Türkiye solunun, antiemperyalist geleneksel damarı kurunun yanında yaşın da yanacağı bu akıbetten mutlaka kaçınmak zorundadır. Sıkıştırıldığı küçük küçük parti ve örgütlerden, ancak tek tek bireyler halinde veya cılız fraksiyonlar halinde varlık sürdürebildiği daha hacimli yapılardan zincirlerini kırarak kendi yolunu çizmelidir.

“Başka alternatif mi var” demeden, “seçim var şu var bu var, muhalefete muhalefet etmenin, muhalefeti bölmenin zamanı değil” demeden yapmalı bunu. Dönüp dolaşıp bizi soldaki statükoya mahkum eden bu vicdan istismarına bir daha asla geçit verilmemeli.

Seçim kazanmakmış kaybetmekmiş, içinde bulunduğumuz siyasi tabloda bunun ne önemi var. Her an nereye savrulacağı, ülkenin başına daha ne belalar açacağı belirsiz gericinin gericisi iktidarla karşısında işbirlikçiliği ayyuka çıkmış, mensuplarına utançtan başka bir şey veremeyen muhalefet… Al birini vur ötekine… Kazansalar ne olur kaybetseler ne olur…

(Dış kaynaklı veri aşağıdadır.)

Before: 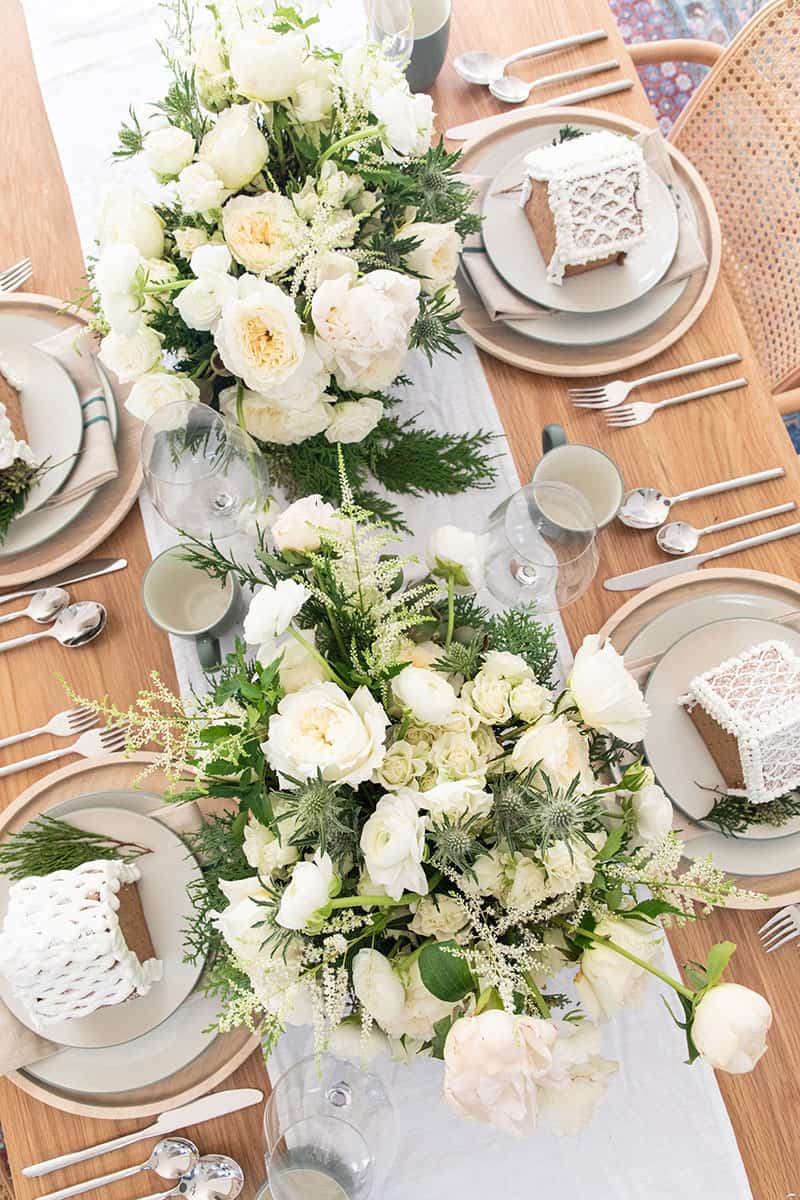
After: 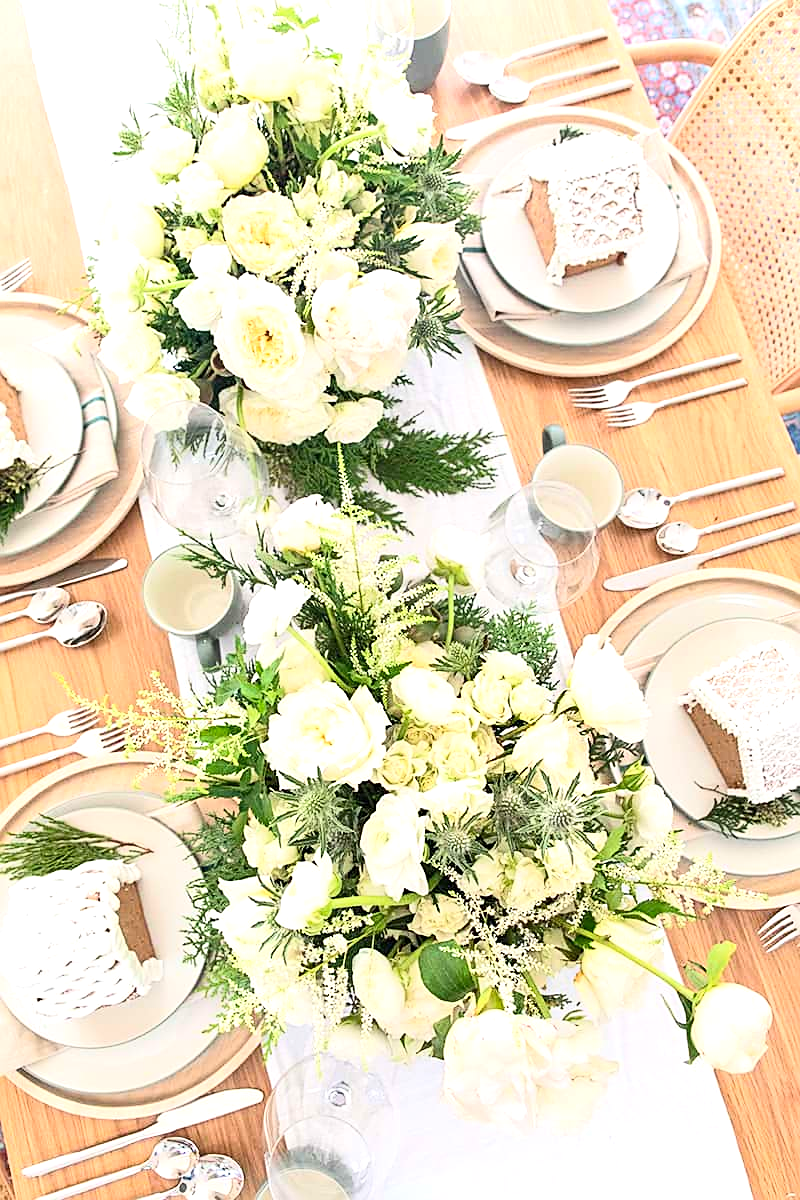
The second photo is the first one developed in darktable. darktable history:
exposure: black level correction 0.001, exposure 0.498 EV, compensate highlight preservation false
contrast brightness saturation: contrast 0.199, brightness 0.161, saturation 0.22
sharpen: on, module defaults
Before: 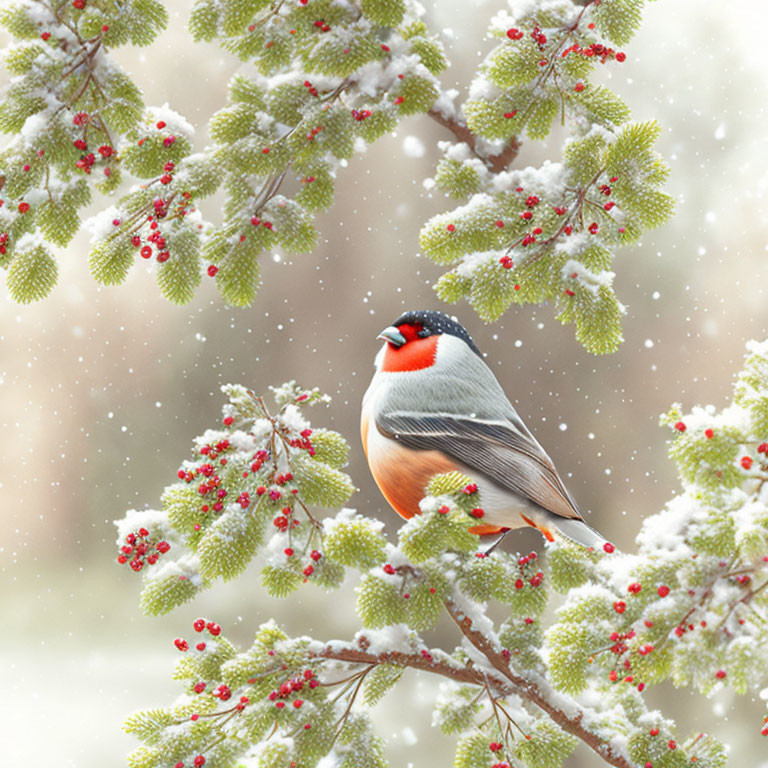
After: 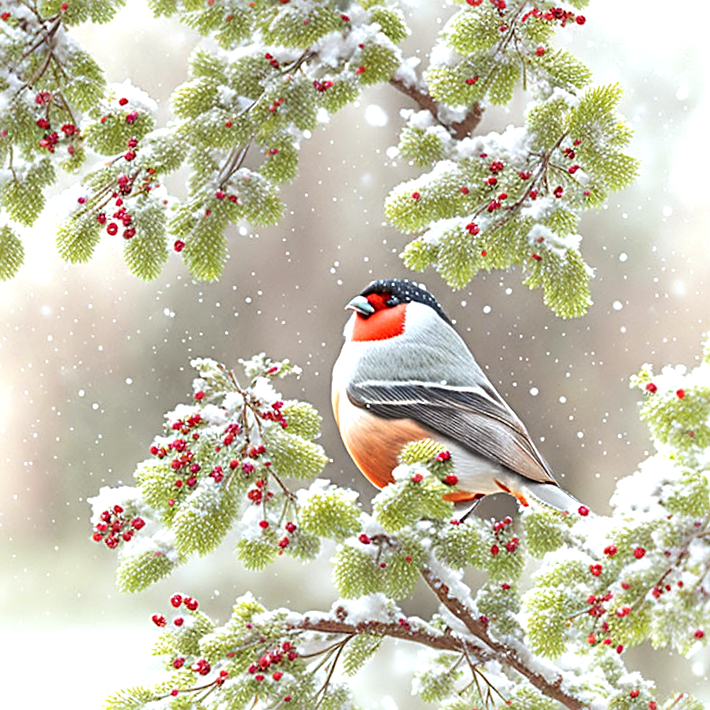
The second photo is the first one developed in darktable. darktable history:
tone equalizer: -8 EV -0.417 EV, -7 EV -0.389 EV, -6 EV -0.333 EV, -5 EV -0.222 EV, -3 EV 0.222 EV, -2 EV 0.333 EV, -1 EV 0.389 EV, +0 EV 0.417 EV, edges refinement/feathering 500, mask exposure compensation -1.57 EV, preserve details no
crop and rotate: angle -3.27°, left 5.211%, top 5.211%, right 4.607%, bottom 4.607%
white balance: red 0.976, blue 1.04
rotate and perspective: rotation -4.98°, automatic cropping off
sharpen: radius 2.584, amount 0.688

Soldaki yerleşik düzen değil midir zaten artık iyice yıpranmış, geleneksel ittifaklarının bir bölümünü kaybetmiş Erdoğan’a üstelik ekonomik kriz koşullarında hala seçim zaferleri tattıran? Yetmedi, BOP’un eş başkanı sıfatını unutturup elini kolunu sallaya sallaya Batıya kafa tutan mazlum halkların sözcüsü rolüne soyunduran…

Emperyalist dayatmalara dönük toplumsal tepkinin ideolojik-politik karşılığı sağ değil soldur oysa. Ara ki bulasın. Nitekim siyaset boşluk tanımadı, boşalttığımız alan şimdi gericisi, İslamcısı, faşizanı çarpık, kırık, marazi envai çeşit akım tarafından çeperlerine kadar parsellenmiş durumda.

Yine de vazgeçemeyiz, vazgeçmemeliyiz. Alavere dalavere ile bin bir algı operasyonuyla emperyalizme karşı mücadelenin bayraktarlığına soyunmuş gözüken zevatın elinde bakın bayrağımız ne kadar iğreti duruyor. Londra kulislerinde, NATO salonlarında yerlerde sürünüyor.

Bizi bu utanca mahkum eden soldaki statükoyu mutlaka dağıtlmalıyız. Gerekirse seçim yenilgilerini göze alarak aslında seçimleri de umursamayarak yapmalıyız bunu. Yapmalı ve her şeye yeniden başlamalıyız.